ANS 372 • Nature and Environment in Premodern Japanese Culture
2:00 PM-3:30 PM
This course will examine how 'nature' and 'the natural' were conceptualized in pre-modern Japanese culture, and how this understanding was expressed both in imaginative expression in literary texts and performance, as well as in individual and governmental interaction with the environment. Primary sources studied will include myth, courtly and popular literature, and religious texts, especially those focusing on the spiritual, moral, and symbolic relations between humans, animals, plants, and landscape, including reclusion and 'liberation of animals'. We will also examine how love, gender roles/relations, and sexuality are construed as either 'innate' or 'constructed'; to what extent contemporary theory may throw light on pre-modern Japanese practices; and how pre-modern Japanese nature and environment is visualized in modern, especially contemporary, representations of the world of the distant Japanese past. All Japanese materials will be studied in translation, so no knowledge of Japanese will be required.

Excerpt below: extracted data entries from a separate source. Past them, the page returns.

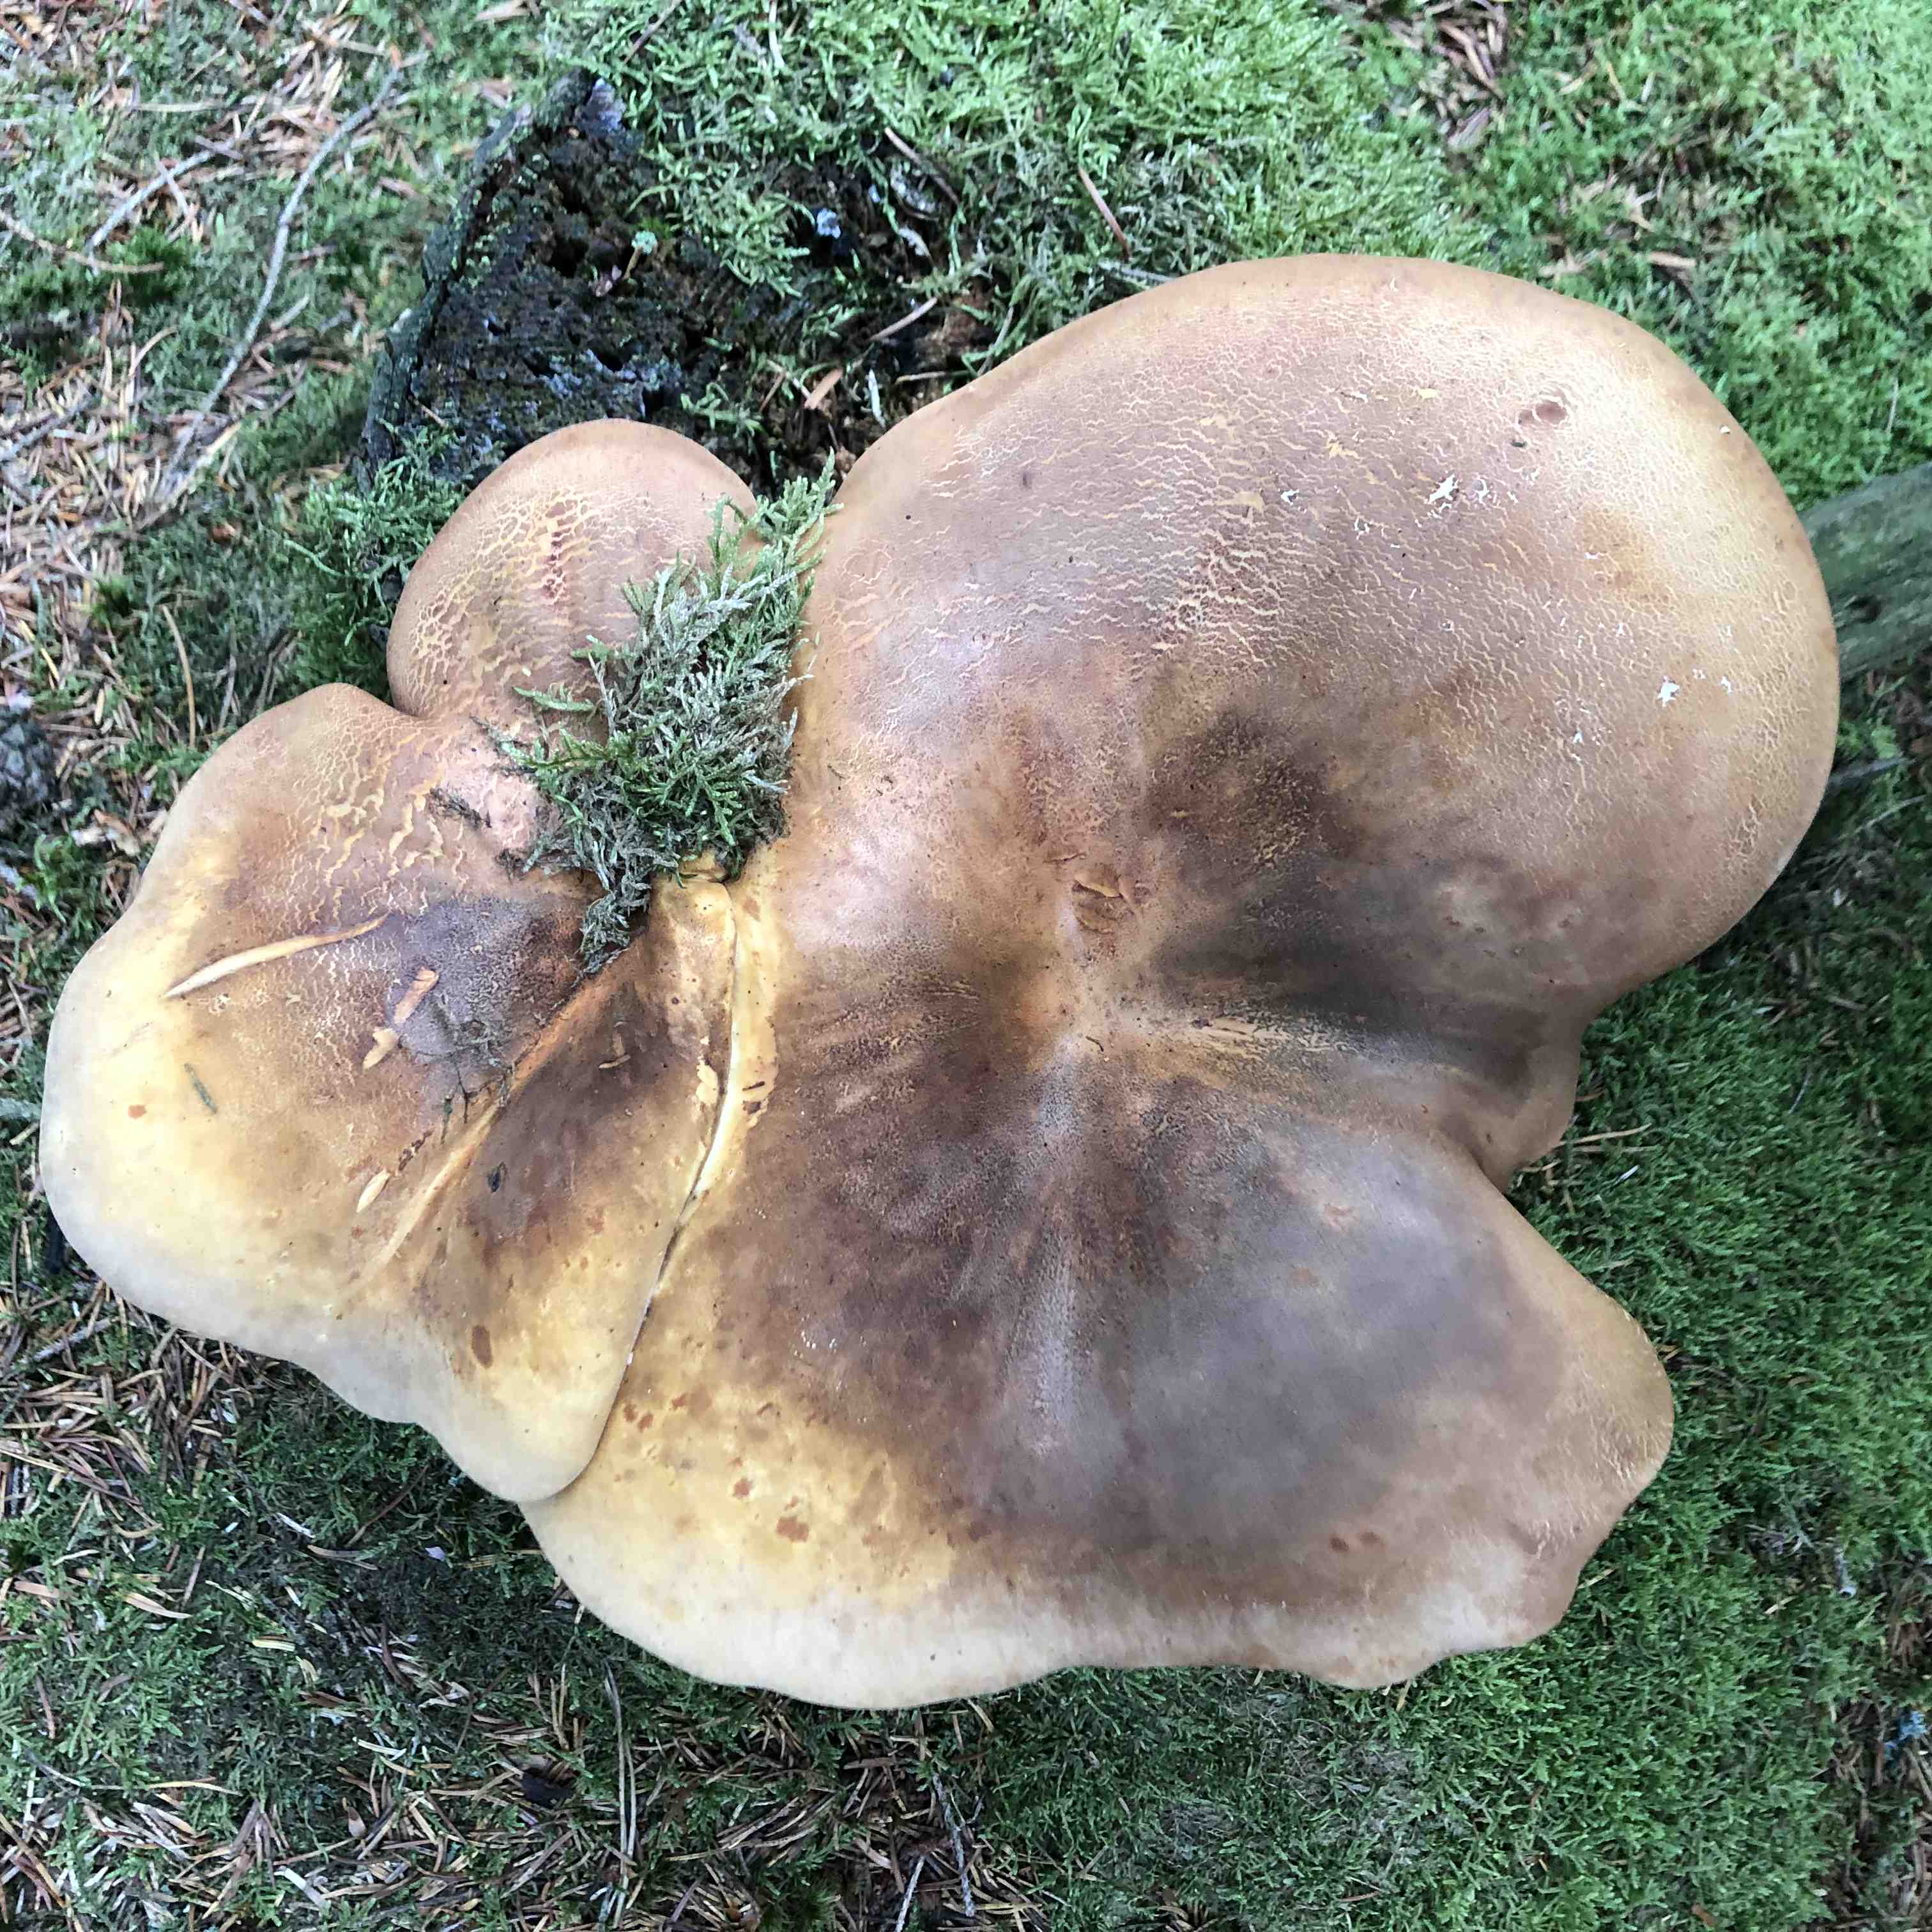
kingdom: Fungi
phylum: Basidiomycota
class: Agaricomycetes
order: Boletales
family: Tapinellaceae
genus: Tapinella
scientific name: Tapinella atrotomentosa
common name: sortfiltet viftesvamp
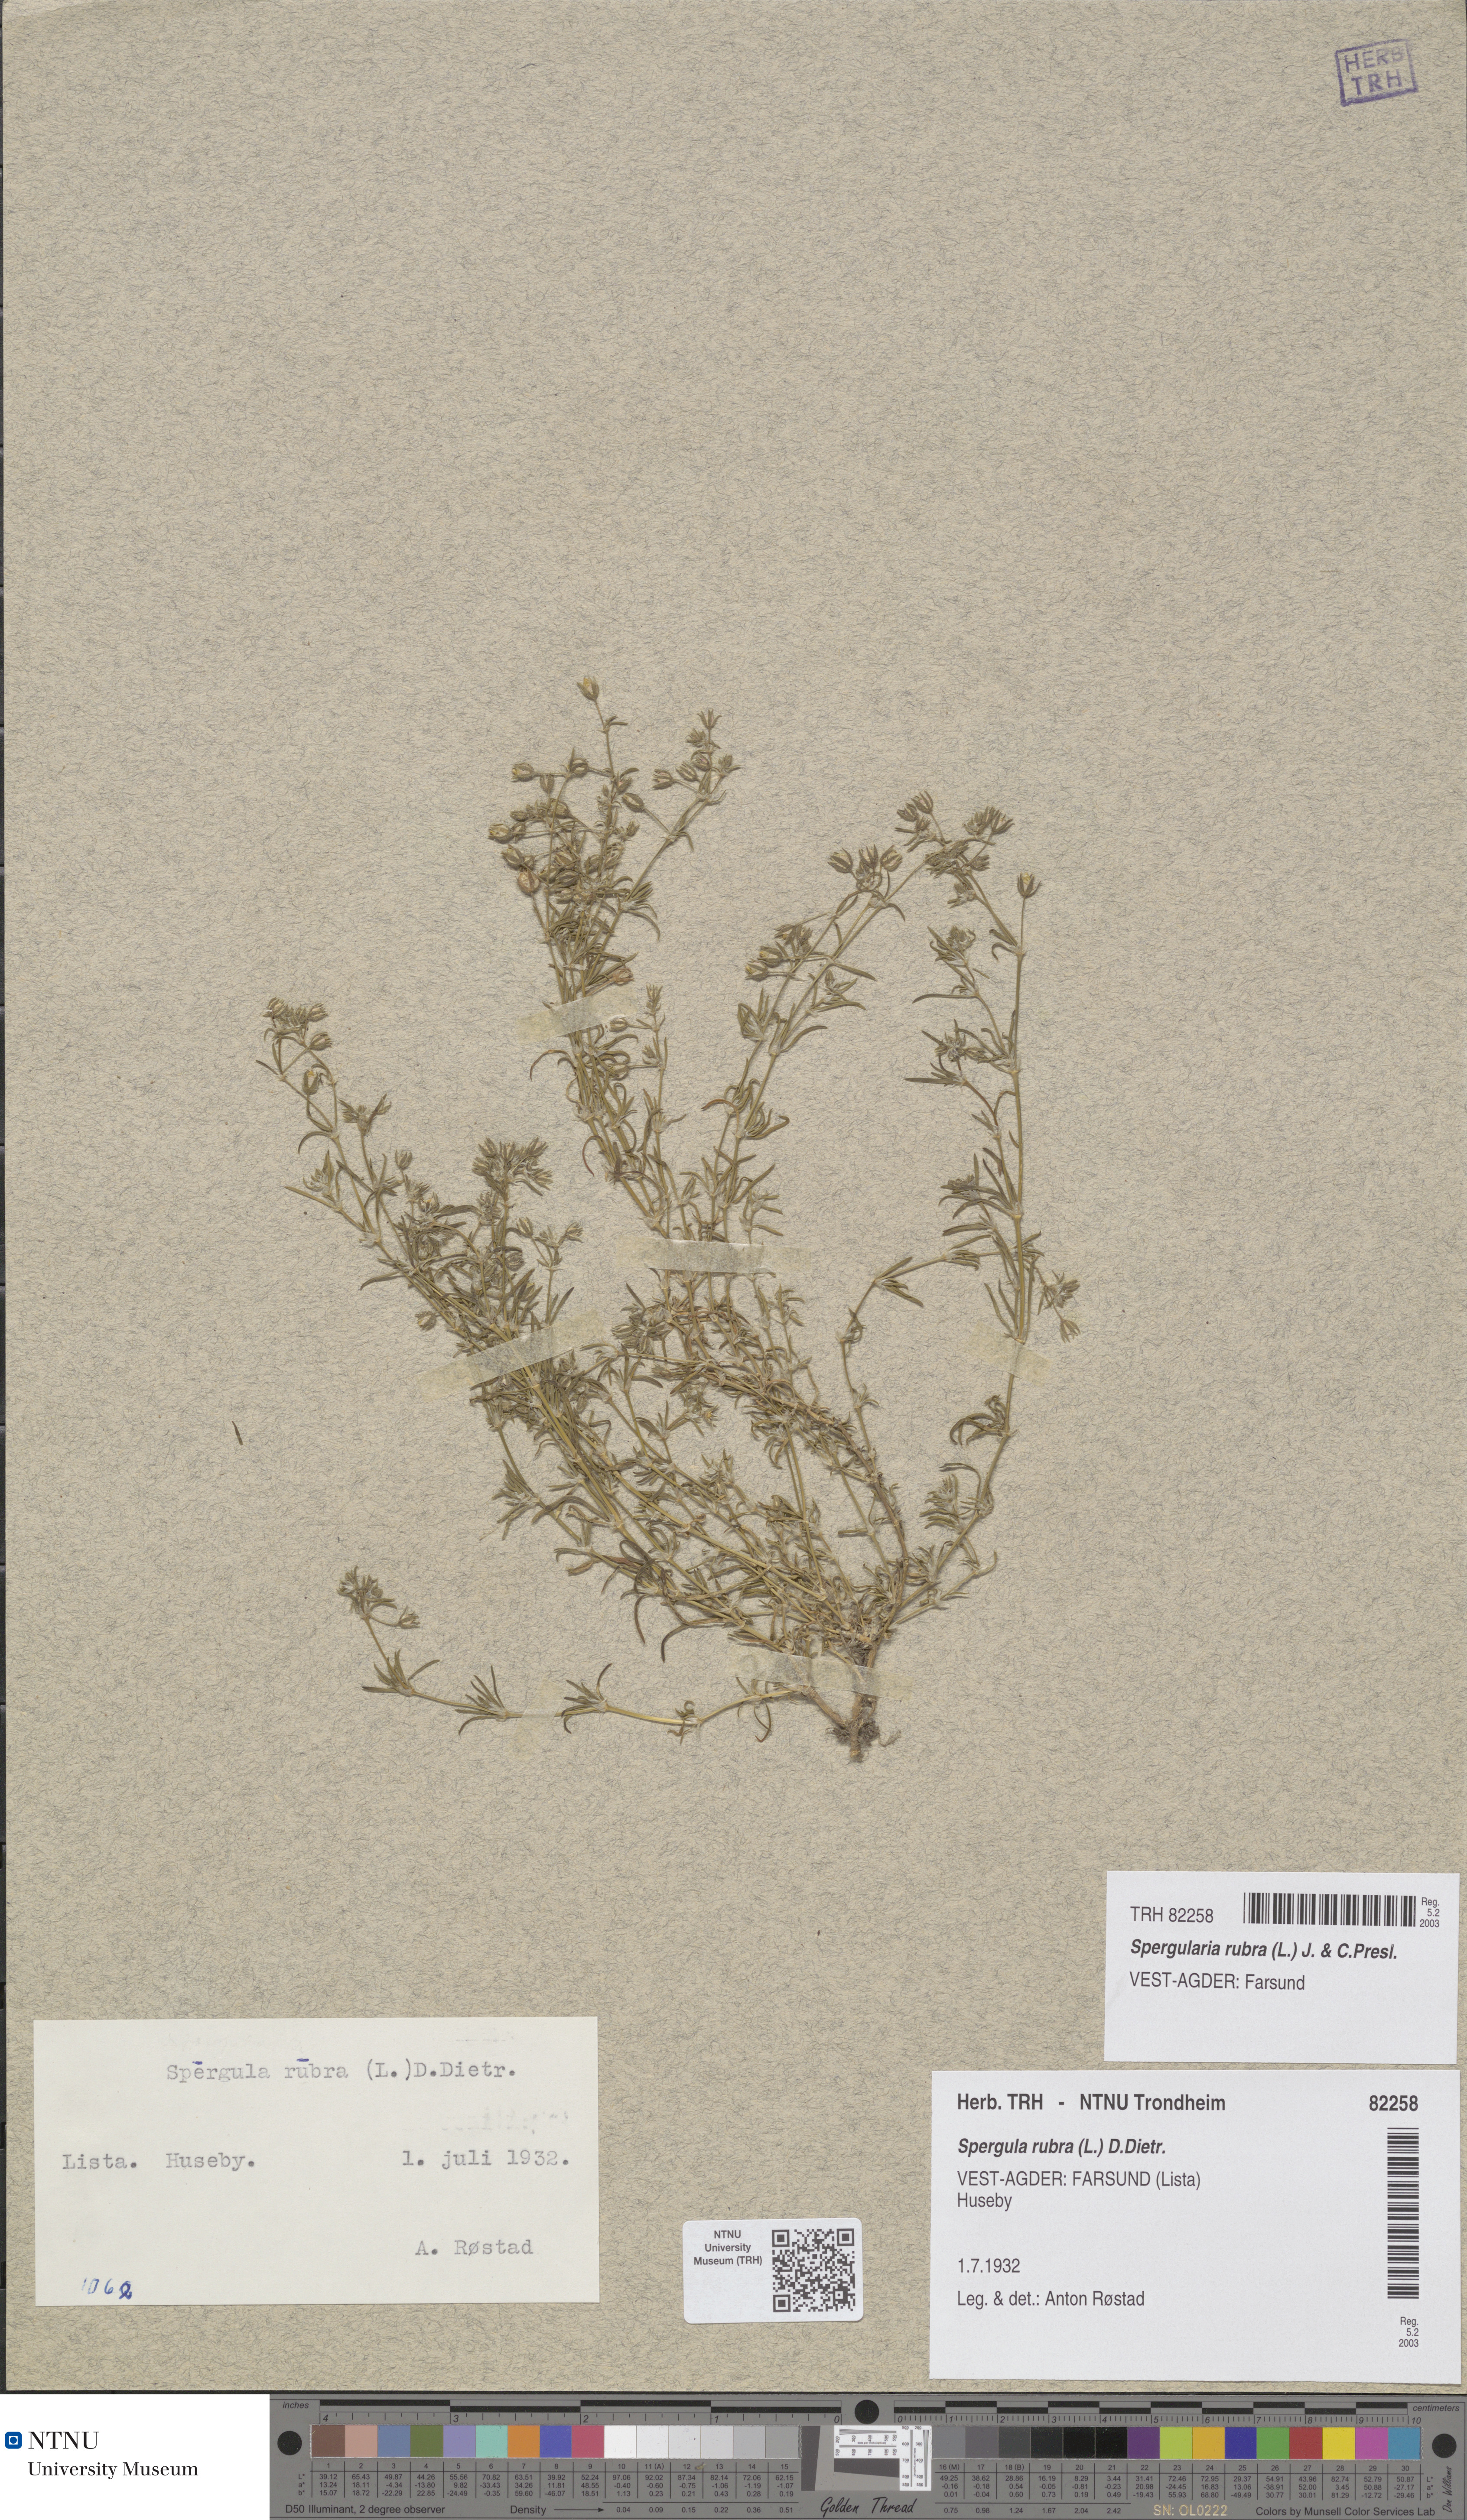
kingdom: Plantae
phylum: Tracheophyta
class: Magnoliopsida
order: Caryophyllales
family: Caryophyllaceae
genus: Spergularia
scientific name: Spergularia rubra
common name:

Three essays 30% (5 pp. each) Midterm 20% Term paper 20% (15 pp.) Participation 30% (Attendance, Discussion, 2 Short Presentations)
Rodd, Laurel Rasplica. Kokinshû: A Collection of Poems Ancient and Modern. Tyler, Royall. Japanese Tales. Ponting, Clive. A New Green History of the World. Penguin, 2007. Colapinto, John. As Nature Made Him: The Boy who was Raised as a Girl (P.S). Harper, 2006.